4.1.1 Allgemeines und Anordnung der Aussteifungselemente

Die räumliche Stabilität und die Standsicherheit gemauerter Bauwerke und Bauteile sind durch aussteifende Wände und Decken oder durch andere Maßnahmen (z. B. Rahmen) zu gewährleisten. Einwirkungen infolge Wind sind nach DIN EN 1991-1-4/NA zu berücksichtigen. Hinsichtlich des einwirkenden Erddrucks ist DIN EN 1997-1/NA zu beachten. Die im Hochbau wirkenden Nutzlasten sind in DIN EN 1991-1-1/NA geregelt.

Die Gesamtstabilität eines Bauwerks ist im Allgemeinen in Richtung der Hauptachsen des Grundrisses zu untersuchen, wobei bei rechteckigen Grundrissen die Windlasten getrennt in beiden Richtungen senkrecht zu den Außenwänden angesetzt werden dürfen. Das Gebäude muss in beiden Richtungen durch eine ausreichende Anzahl von Wänden ausgesteift sein, um Windlasten sowie Horizontallasten aus der Lotabweichung des Gebäudes und infolge Erddrucks aufzunehmen. Die Wände werden hierbei in ihrer Ebene als Scheibe beansprucht.

Zur Einleitung der Horizontallasten in die aussteifenden Wände sind ausreichend steife Decken erforderlich. Da Geschossdecken des Wohnungsbaus heute hauptsächlich in Ortbeton oder mit Betonfertigteilen hergestellt werden, die durch Ringbalken, Ringanker und Fugenbewehrung zu einer Scheibe zusammengefasst sind, ist diese Voraussetzung im Regelfall erfüllt. Bei entsprechender Ausbildung können auch Holzbalkendecken als aussteifende Scheiben angesehen werden. Hierbei muss jedoch sichergestellt sein, dass die Wände in Höhe der Decken seitlich gehalten sind und die Scheibenwirkung der Holzbalkendecke durch die Wände nicht unterbrochen wird. Der Anschluss der Holzbalkendecke an die Mauerwerkswand muss die auftretenden Kräfte aufnehmen können. Bei Gebäuden mit Geschoßdecken, die in ihrer Ebene keine Horizontallasten übertragen können, muss gewährleistet sein, dass in beiden Richtungen eine ausreichende Anzahl von gleichmäßig im Gebäudegrundriss verteilten Wänden vorhanden ist. Zudem müssen dann Ringbalken die Horizontallasten auf die aussteifenden Wände weiterleiten können.

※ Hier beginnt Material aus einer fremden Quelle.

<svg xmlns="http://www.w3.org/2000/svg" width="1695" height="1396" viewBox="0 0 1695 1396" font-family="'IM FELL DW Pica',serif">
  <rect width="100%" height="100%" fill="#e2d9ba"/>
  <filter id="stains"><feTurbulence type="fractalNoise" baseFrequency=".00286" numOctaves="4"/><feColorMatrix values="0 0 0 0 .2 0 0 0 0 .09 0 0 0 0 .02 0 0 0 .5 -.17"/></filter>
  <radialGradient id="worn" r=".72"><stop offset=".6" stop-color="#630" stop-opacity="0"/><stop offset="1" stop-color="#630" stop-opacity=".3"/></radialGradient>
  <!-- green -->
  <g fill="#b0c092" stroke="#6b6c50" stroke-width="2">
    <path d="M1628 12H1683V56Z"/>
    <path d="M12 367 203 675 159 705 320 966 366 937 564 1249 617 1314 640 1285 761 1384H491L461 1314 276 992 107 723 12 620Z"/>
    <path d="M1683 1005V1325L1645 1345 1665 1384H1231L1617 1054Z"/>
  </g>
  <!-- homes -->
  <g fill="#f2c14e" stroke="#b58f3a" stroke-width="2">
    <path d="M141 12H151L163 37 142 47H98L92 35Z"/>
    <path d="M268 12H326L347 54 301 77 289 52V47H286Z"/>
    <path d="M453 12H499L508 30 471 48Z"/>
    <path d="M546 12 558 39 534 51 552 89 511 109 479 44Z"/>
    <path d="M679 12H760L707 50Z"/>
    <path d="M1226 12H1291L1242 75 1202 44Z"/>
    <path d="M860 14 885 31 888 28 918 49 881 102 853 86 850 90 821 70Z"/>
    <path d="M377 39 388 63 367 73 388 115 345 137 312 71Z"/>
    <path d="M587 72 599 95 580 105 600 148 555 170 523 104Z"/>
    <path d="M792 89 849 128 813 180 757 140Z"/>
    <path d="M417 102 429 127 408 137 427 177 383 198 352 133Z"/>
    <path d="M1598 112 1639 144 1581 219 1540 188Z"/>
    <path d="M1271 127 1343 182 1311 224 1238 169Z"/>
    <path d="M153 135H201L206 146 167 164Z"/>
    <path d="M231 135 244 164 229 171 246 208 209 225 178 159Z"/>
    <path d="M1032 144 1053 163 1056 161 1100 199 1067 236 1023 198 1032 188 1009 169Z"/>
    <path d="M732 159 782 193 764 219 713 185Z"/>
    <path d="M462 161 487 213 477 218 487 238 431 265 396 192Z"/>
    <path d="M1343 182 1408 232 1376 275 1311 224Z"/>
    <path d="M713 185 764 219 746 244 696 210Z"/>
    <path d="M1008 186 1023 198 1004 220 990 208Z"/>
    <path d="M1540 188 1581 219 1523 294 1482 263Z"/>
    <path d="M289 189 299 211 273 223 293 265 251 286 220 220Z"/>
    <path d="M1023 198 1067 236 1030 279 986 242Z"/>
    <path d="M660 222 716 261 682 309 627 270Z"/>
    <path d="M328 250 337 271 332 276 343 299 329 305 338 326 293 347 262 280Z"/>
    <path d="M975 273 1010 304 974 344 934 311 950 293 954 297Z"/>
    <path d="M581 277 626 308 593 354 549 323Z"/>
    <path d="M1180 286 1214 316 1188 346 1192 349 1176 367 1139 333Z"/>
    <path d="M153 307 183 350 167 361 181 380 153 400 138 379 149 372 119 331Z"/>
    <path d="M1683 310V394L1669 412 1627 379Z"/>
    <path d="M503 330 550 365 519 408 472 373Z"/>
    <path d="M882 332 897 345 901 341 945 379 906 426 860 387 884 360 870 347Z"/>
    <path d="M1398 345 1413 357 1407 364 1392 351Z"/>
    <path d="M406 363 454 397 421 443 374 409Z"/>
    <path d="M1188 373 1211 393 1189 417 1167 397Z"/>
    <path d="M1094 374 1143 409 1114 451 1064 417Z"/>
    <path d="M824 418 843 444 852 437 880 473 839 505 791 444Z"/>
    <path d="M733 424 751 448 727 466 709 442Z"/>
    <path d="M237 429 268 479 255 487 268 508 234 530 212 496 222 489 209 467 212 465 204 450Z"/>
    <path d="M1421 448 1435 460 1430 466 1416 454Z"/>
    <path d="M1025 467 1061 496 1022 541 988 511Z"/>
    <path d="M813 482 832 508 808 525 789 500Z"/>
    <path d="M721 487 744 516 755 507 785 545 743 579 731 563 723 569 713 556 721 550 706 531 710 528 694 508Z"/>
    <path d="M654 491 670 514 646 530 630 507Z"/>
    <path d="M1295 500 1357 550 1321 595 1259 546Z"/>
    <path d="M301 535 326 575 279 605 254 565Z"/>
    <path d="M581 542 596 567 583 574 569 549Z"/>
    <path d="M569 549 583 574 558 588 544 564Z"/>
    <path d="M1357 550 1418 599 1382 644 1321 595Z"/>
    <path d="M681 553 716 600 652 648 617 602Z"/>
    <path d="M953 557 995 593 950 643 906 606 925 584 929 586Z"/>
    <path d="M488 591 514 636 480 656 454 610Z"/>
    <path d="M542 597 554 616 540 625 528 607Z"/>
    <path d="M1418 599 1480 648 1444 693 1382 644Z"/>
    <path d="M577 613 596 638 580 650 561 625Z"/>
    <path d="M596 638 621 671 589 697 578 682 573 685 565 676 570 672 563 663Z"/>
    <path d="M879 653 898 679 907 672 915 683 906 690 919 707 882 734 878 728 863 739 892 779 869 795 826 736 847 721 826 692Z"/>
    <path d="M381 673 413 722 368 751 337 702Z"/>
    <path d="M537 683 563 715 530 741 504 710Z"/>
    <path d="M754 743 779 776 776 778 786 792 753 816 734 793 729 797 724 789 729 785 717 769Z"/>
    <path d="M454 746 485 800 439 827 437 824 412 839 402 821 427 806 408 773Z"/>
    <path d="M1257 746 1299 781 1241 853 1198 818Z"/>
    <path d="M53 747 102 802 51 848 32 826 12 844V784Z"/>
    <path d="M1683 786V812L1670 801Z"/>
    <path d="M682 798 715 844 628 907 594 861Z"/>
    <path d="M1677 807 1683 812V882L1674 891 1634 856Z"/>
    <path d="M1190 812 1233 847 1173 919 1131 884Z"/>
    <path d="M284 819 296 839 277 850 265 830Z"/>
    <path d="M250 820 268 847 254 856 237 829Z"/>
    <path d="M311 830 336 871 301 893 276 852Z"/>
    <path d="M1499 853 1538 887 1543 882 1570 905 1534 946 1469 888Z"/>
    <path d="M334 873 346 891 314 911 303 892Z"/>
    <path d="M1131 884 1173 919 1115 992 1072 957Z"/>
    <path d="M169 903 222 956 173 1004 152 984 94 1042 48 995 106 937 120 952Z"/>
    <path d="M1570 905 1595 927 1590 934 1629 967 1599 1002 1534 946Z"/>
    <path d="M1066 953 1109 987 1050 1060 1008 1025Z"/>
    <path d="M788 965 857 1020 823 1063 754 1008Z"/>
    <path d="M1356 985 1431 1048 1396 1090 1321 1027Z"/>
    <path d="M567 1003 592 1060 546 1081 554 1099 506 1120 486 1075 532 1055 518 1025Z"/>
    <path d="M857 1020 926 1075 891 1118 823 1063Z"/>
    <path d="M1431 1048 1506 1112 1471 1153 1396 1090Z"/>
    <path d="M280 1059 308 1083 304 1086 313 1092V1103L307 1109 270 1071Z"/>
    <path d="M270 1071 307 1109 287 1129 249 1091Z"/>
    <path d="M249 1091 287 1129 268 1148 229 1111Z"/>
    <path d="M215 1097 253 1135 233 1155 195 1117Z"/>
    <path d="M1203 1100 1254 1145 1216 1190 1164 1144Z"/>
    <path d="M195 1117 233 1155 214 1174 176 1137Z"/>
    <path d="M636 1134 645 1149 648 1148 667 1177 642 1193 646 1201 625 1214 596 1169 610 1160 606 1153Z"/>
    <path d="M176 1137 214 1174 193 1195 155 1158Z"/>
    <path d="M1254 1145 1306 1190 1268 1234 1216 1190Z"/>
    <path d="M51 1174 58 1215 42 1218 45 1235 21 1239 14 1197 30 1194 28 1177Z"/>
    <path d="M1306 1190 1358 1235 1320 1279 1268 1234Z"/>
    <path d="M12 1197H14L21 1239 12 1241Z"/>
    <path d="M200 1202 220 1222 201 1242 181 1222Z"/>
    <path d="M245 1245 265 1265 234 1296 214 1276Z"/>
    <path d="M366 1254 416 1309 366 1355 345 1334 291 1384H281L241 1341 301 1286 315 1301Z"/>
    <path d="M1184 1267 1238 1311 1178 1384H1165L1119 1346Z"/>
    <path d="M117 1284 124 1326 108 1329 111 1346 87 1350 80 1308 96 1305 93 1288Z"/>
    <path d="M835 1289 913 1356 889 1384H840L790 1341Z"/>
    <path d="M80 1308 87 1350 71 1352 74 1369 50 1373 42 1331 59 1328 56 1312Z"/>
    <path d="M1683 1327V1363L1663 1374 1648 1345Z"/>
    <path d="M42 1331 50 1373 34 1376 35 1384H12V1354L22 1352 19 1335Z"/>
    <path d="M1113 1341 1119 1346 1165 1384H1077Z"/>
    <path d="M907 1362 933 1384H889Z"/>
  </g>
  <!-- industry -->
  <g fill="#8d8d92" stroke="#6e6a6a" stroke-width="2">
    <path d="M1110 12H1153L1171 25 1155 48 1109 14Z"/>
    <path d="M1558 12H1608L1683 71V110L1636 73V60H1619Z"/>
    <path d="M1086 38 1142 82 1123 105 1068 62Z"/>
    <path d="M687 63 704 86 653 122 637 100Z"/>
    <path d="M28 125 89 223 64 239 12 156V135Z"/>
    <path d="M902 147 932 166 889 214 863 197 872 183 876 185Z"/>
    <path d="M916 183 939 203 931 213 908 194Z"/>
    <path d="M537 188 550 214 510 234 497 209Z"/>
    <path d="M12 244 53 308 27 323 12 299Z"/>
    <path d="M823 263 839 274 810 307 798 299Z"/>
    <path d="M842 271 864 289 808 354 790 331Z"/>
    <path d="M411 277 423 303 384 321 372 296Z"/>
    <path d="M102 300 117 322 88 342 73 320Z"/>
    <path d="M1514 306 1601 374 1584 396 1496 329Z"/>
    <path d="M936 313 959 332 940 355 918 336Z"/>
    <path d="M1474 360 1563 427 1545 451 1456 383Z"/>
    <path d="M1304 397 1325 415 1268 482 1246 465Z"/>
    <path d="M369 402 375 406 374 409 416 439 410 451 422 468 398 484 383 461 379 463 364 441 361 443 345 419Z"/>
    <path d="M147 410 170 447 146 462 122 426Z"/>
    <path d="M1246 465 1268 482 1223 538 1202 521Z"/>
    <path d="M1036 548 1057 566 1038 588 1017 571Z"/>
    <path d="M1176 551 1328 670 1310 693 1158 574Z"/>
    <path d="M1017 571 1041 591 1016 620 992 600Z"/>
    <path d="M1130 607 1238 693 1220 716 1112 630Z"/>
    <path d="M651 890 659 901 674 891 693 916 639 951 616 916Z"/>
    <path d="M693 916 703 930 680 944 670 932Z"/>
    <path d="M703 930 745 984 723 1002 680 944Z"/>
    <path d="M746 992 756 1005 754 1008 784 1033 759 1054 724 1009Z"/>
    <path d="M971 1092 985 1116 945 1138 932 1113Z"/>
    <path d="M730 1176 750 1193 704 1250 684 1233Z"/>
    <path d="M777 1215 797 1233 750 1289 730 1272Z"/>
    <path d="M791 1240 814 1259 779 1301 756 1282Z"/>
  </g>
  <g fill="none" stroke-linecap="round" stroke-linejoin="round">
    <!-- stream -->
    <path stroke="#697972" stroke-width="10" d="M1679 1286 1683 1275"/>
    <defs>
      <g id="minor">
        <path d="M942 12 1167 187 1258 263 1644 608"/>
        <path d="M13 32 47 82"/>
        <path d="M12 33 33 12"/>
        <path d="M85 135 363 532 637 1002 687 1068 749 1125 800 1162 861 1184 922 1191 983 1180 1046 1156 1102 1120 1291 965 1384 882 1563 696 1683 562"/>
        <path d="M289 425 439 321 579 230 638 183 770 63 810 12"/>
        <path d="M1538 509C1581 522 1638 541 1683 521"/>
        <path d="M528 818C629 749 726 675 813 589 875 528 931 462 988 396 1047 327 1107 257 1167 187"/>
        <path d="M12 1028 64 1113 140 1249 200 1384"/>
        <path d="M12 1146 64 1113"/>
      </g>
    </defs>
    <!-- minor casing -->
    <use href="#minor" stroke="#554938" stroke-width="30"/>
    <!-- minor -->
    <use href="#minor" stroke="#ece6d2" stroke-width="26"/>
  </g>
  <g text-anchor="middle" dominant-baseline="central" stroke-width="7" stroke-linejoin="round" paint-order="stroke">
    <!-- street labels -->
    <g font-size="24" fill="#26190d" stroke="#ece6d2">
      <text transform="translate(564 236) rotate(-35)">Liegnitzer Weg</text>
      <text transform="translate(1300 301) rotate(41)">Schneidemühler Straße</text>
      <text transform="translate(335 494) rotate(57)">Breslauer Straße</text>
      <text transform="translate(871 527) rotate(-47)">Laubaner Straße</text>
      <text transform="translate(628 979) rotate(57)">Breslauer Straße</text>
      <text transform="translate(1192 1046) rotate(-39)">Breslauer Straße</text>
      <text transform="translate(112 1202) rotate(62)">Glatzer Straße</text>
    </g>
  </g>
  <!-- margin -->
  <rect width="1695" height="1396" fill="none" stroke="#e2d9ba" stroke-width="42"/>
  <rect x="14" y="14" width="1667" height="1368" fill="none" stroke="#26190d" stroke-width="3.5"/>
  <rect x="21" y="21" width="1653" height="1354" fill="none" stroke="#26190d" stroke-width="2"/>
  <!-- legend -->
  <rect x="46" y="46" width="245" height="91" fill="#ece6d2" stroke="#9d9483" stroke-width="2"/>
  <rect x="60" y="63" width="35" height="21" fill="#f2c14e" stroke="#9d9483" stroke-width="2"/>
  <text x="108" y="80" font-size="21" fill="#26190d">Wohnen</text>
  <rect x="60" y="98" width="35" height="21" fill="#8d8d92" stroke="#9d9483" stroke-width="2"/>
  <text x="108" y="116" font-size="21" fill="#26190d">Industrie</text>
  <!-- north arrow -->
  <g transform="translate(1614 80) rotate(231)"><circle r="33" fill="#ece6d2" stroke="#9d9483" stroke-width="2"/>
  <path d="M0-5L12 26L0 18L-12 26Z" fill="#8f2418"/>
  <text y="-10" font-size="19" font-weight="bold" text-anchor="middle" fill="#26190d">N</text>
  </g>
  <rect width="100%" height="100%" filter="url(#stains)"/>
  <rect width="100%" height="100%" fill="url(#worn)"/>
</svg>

Mauerwerksbauten üblicher Abmessungen besitzen im Allgemeinen eine Vielzahl aussteifender Wandscheiben. Bei einer kraftschlüssigen Verbindung der Wände mit einer schubsteifen Deckenscheibe bildet sich gegenüber einer horizontalen Einwirkung ein formstabiles System. Ist die Scheibenwirkung der Geschossdecke nicht gewährleistet (z.B. bei Holzbalkendecken oder nicht verbundenen Fertigteildecken), verschieben sich die Wandscheiben infolge der horizontalen Einwirkungen. Zur Sicherstellung der erforderlichen räumlichen Steifigkeit müssen dann Ringanker bzw. -balken vorgesehen werden.

Nach DIN EN 1996/NA ist grundsätzlich nachzuweisen, dass alle horizontalen Einwirkungen sicher in den Baugrund weitergeleitet werden. Allerdings kann auf einen rechnerischen Nachweis verzichtet werden, wenn die Geschossdecken als steife Scheiben ausgebildet sind bzw. statisch nachgewiesene, ausreichend steife Ringbalken vorliegen und wenn in Längs- und Querrichtung des Gebäudes eine offensichtlich ausreichende Anzahl von genügend langen Wänden vorhanden ist, die ohne größere Schwächungen und Versprünge bis auf die Fundamente geführt werden. Ist bei einem Bauwerk nicht von vornherein erkennbar, dass Steifigkeit und Stabilität gesichert sind, ist ein rechnerischer Nachweis der Gesamtaussteifung erforderlich. Die verantwortungsvolle Entscheidung hinsichtlich des Verzichts auf einen rechnerischen Nachweis erfolgt durch den Tragwerksplaner.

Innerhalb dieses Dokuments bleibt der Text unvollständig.